The ingredients of this new kind of "asymmetrical warfare" were:
decentralization, surprise, agility and deception. Above all, counseled Mao,
weaker forces should avoid major engagements and settle instead with a victory
of attrition by means of repeated, small-scale raids.
Mao was inspired by the classical Chinese strategist Sun Zi, whose ancient
classic, "The Art of War," first codified the basic tenets of guerrilla war
more than two millennia ago.
Counseling against direct confrontation, Mao reminded his followers that a
weaker army should "strike only when positively certain that the enemy's
situation, the terrain, and popular support are all in our favor and not in
his."
Mao's triumph in China helped proliferate an almost mythic legacy of
"people's war," one that Americans confronted in an agonizing way in Indochina
as we fought against a convert Maoist strategy, General Vo Nguyen Giap, who
led the Vietnam People's Army (NVA) and the National Liberation Front (NLF).

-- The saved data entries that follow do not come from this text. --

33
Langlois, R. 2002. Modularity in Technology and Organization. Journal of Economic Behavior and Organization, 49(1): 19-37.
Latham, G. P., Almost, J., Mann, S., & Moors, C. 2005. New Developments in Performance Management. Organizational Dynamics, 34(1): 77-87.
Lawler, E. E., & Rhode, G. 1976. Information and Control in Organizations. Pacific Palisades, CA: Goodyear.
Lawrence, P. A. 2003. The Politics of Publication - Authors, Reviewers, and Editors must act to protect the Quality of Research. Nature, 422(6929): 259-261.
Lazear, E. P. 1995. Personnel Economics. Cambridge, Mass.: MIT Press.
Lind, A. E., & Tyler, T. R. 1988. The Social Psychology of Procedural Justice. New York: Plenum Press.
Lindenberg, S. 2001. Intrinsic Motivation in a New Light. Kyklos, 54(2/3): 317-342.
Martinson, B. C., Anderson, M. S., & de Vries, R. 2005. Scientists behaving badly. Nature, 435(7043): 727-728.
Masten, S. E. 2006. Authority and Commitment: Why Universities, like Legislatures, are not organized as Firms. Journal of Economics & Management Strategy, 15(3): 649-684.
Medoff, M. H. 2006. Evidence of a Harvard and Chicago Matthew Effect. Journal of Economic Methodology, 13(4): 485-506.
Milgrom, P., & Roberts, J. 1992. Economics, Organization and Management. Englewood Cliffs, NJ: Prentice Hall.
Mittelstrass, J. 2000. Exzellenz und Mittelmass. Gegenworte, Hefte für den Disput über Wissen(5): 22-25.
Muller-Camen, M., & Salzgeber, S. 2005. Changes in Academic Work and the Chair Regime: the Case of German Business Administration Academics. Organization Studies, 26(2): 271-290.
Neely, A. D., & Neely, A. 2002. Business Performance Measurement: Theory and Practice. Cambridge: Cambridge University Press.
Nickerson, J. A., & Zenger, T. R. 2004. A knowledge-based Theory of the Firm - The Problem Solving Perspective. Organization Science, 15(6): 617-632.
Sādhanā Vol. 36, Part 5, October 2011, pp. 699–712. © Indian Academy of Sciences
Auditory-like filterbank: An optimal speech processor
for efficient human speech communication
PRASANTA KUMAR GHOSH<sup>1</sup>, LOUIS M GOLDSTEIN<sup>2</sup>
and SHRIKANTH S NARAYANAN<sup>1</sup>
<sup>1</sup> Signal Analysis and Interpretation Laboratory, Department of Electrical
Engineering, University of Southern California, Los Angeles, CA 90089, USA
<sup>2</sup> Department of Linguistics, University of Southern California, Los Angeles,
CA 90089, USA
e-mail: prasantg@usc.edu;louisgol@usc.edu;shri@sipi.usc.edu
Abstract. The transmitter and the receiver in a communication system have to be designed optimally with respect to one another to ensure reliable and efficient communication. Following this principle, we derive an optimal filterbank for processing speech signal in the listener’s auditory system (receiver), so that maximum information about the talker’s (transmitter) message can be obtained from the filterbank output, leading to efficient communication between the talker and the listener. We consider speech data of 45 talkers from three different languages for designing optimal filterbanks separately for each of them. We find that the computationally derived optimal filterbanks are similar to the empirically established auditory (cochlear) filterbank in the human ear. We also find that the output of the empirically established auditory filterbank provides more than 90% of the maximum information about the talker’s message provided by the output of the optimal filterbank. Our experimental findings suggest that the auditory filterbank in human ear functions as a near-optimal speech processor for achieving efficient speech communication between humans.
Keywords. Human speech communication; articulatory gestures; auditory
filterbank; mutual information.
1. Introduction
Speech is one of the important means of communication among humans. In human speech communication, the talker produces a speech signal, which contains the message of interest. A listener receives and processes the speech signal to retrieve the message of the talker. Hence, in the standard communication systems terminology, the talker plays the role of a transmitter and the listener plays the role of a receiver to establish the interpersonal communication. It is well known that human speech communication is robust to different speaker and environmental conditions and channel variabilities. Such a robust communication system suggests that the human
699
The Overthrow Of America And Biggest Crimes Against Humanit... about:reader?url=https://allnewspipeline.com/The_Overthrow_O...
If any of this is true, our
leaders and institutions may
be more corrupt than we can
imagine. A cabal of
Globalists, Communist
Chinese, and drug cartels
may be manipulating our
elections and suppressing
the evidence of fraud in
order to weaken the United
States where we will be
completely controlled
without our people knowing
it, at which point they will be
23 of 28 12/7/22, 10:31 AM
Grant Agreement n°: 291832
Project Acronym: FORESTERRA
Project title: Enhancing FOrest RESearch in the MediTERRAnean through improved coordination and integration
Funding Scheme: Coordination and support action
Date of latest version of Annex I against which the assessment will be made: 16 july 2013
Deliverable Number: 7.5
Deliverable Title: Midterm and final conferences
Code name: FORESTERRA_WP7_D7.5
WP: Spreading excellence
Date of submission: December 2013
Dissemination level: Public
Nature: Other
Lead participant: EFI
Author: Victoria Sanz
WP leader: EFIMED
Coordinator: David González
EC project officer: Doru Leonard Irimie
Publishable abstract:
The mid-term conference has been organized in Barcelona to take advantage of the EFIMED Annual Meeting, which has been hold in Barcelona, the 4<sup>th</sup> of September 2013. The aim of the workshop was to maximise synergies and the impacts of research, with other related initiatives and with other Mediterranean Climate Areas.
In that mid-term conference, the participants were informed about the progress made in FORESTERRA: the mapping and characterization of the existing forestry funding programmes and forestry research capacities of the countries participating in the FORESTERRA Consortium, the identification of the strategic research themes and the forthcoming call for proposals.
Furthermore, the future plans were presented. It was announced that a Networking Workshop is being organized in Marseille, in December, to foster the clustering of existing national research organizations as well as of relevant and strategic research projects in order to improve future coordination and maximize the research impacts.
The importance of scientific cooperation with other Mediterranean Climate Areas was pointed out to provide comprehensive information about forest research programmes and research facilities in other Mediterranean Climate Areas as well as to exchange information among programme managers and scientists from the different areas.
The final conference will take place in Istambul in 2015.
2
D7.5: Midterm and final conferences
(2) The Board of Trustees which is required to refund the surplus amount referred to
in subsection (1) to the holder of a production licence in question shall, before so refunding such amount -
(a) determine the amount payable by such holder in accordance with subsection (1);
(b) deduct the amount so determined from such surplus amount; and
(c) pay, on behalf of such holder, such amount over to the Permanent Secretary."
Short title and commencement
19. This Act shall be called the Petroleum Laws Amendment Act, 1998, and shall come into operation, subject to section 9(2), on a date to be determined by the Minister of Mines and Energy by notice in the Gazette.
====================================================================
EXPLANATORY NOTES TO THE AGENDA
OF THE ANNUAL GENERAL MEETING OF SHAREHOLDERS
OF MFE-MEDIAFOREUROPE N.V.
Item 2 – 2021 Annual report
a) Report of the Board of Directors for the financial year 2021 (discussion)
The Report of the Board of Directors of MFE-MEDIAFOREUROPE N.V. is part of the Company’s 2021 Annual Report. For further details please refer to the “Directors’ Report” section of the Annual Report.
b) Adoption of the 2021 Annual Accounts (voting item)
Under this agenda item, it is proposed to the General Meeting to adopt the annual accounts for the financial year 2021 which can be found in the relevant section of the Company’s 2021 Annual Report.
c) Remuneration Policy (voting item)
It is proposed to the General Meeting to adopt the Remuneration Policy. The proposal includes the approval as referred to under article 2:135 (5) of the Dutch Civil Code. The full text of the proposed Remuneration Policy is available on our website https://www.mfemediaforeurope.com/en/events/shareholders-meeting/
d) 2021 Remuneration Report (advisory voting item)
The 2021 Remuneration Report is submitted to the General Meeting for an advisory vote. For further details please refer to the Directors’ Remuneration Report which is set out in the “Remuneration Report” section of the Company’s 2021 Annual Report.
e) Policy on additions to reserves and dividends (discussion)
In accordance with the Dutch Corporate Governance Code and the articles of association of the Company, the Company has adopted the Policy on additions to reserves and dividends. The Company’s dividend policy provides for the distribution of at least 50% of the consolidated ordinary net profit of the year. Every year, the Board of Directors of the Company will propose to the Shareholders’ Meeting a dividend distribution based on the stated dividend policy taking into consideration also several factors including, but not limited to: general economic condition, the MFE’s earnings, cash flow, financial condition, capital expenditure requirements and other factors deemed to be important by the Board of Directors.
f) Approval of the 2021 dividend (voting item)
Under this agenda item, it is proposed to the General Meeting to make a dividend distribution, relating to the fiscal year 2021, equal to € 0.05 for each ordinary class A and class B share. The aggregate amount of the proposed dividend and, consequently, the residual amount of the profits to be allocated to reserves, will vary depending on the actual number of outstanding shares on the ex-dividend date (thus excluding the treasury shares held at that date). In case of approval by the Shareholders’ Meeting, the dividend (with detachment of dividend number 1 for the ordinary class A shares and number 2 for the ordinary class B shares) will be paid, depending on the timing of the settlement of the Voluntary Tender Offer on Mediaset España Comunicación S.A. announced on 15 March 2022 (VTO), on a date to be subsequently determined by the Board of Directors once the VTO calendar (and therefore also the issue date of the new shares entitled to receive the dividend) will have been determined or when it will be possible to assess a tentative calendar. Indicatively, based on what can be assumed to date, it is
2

Such a strategy is precisely what Iraqi supporters of Saddam Hussein have
begun to use. But what may prove to be even more disruptive of coalition plans
are Iraqi intentions to engage in urban guerrilla warfare -- even suicide
bombing -- as U.S. and U.K. troops finally enter their cities and start trying
"to build a peace." An indiscriminate urban counterinsurgency effort could
prove as compromising to America's image as the campaigns to "win the hearts
and minds of the people" in rural Vietnam did decades ago. As Sun Zi warned:
"The worst policy is to besiege cities."
Body counts, B-52 strikes, wounded GIs in medi-vac choppers, downed
helicopter gunships surrounded by AK-47 toting peasants, "Five O'clock Follies-
like" Centcom briefings, anti-war demonstrations, troop escalations, and a
repetition of official expressions that the war is still "on track," all have
a haunting ring.
If over the last few days, U.S. military planners have come to view
"irregular forces" like the Fedayeen Saddam and the Special Republican Guard
commandos as "a major annoyance" -- the "equivalent of the black pajama Viet
Cong," as one senior U.S. intelligence official put it -- we can only wonder
what kind of an annoyance such insurgents will be to the process of "nation
building."
Few countries have ever welcomed foreign air strikes or invasion and
history is replete with occasions when nationalism trumped a people's loathing
of dictatorship. No greater example exists than Hitler's invasion of Russia.
Despite Stalin's tyrannical rule, Russians fought heroically to repel the
German advance.
We know that Saddam Hussein is student of Stalin, but it now looks as if he
and Tariq Aziz have been reading a little Mao on the side. And it is a
stunning lapse that as it planned to topple him by military means, the Bush
administration did not understand that Saddam would inevitably turn to
guerrilla warfare fired by nationalism to save his Arab dignity, if not his
country and himself. As the Washington Post has reported, intelligence-agency
warnings of a possible guerrilla war in Iraq fell on deaf ears in the White
House.
Did Bush strategists view Aziz as such a propagandist that his words should
be utterly discounted? It is difficult to believe, especially since short of
instant occupation or abject surrender - options that few thought the Iraqi
government would accept -- Saddam Hussein had no other realistic options other
than to borrow a leaf from Chairman Mao and engage in urban guerrilla warfare.
Orville Schell is the author of numerous books on China, covered the war in Indochina and is now dean of the Graduate School of Journalism at the University of California, Berkeley.